Your tasks ::
A: In the Logback article, what is the destination of the logged message in the author's study case?
B: Carry on with the Logback article, starting right after its last sentence.

Understanding Logback

In the context of a Spring-boot Application

11 min readDec 12, 2023

Why am I writing this to you?

Two years ago I made the decision to immerse myself fully in the world of software development and it has been a process in which I have discovered a world full of knowledge to explore. Faced with this, I have decided to choose various topics and apply the following process to each one: research, practical application, and finally try to explain what I have learned in an article. Therefore, this article is the result of said process applied to the topic this article deals with.

What will you find in this article?

In this article, I try to explain the logging system of a Spring-boot/Kotlin application that uses Logback as a logging framework. Analyzing how our application and the logging system are configured and the flow of a request to log a message from the moment it is executed until it reaches its destination. In the context of Logback and for our study case, that destination will be “System.out”(stdout).

Where I started

By the time I started going deep into this subject, the only things I knew were:

- How to make a logging request at any point in the code.
- View the logs in Kibana UI

So let’s start with the logging request. As we see in the following code block

import org.slf4j.LoggerFactory.getLogger
import org.springframework.http.ResponseEntity
import org.springframework.web.bind.annotation.GetMapping
import org.springframework.web.bind.annotation.RestController

@RestController
class GetController {

    companion object {
        private val logger = getLogger(GetController::class.java)
    }

    @GetMapping("/log")
    fun doSomething(): ResponseEntity<String> {
        val response = "logs should be as wanted"
        logger.info("logging a log from {}", GetController::class.simpleName)
        return ResponseEntity.ok(response)
    }
}

The process begins by getting a logger with the name “GetController”. This logger is used for logging the message “logging a log from GetController”.

Supplied records ::
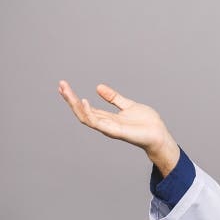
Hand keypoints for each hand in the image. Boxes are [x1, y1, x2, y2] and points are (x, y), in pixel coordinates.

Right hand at [58, 80, 174, 155]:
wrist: (159, 134)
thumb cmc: (147, 123)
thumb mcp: (128, 105)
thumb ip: (114, 98)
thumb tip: (98, 87)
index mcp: (107, 117)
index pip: (86, 107)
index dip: (74, 98)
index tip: (64, 86)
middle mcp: (105, 123)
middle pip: (82, 111)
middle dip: (70, 99)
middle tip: (61, 85)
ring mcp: (108, 128)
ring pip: (85, 117)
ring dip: (74, 104)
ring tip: (66, 91)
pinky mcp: (115, 131)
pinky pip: (97, 122)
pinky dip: (89, 112)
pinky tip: (83, 101)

Answers by item ::
A: "System.out" (stdout).

B:
As we see in the imports of the class file GetController, we depend only on the SLF4J library to achieve the logging action. The Simple Logging Facade for Java (SLF4J) permits the use of any logging framework under its abstraction layer, such as java.util.logging, log4j, reload4j and logback. In our case, we are going to use Logback.

Our study case is a spring-boot application, which uses Commons Logging for all internal logging but leaves the underlying log implementation open. Default configurations are provided for Java Util Logging, Log4J2, and Logback. By default, with the use of “Spring-boot-starters”, Logback is used for logging, so Logback will be analyzed in this article.

Setting Spring-Boot App to use Logback

For now, we know that Logback will be our logging framework, but how can we configure it to comply with our requirements?

Logback is divided into three modules: logback-core, logback-classic, and logback-access.
The core module lays the groundwork for the other two modules.
The classic module extends core and corresponds to a significantly improved version of log4j. Logback-classic natively implements the SLF4J API.
The third module, access, integrates with Servlet containers to provide HTTP-access logging functionality.

In addition, the classic module is used in the context of our application, and because of that, we will say that “Application logs” are its responsibility. Conversely, the logback-access module is used in the context of servlet containers; therefore, “Access logs” are its responsibility. Because of this separation of concerns, both context needs to be configured separately.

Application-logs

The simplest way to use Logback Classic (HTTP access logs excluded) is through the starters, which all depend on spring-boot-starter-logging. A web application needs only spring-boot-starter-web since it depends on the logging starter transitively. So we need to add the following dependency in our “build.gradle.kts” file:

implementation("org.springframework.boot:spring-boot-starter-web")

Spring-boot default configuration

The following files are provided under org/springframework/boot/logging/logback/:

defaults.xml - Provides conversion rules, pattern properties, and common logger configurations.
console-appender.xml - Adds a ConsoleAppender named CONSOLE that uses the CONSOLE_LOG_PATTERN to format the message.
file-appender.xml - Adds a RollingFileAppender named FILE using the FILE_LOG_PATTERN and ROLLING_FILE_NAME_PATTERN with appropriate settings.
a legacy base.xml file is provided for compatibility with earlier versions of Spring Boot.

By default the LOG_FILE is defined in the base.xml file as

<property name="LOG_FILE" value="${LOG_FILE:-${LOG_PATH:-${LOG_TEMP:-${java.io.tmpdir:-/tmp}}}/spring.log}"/>

This configuration sets by default the creation of a console appender and a file appender with a predefined rolling policy, file name, and path as shown before. Why these files are included and the appender concept will be treated later in this article.

Acces-logs

By default, the access logs aren’t enabled. We can enable them by adding a property to “application.yaml” file:

server.tomcat.accesslog.enabled: true

but this configuration only allows to use default logging format and storing log events to a file in a temporary directory.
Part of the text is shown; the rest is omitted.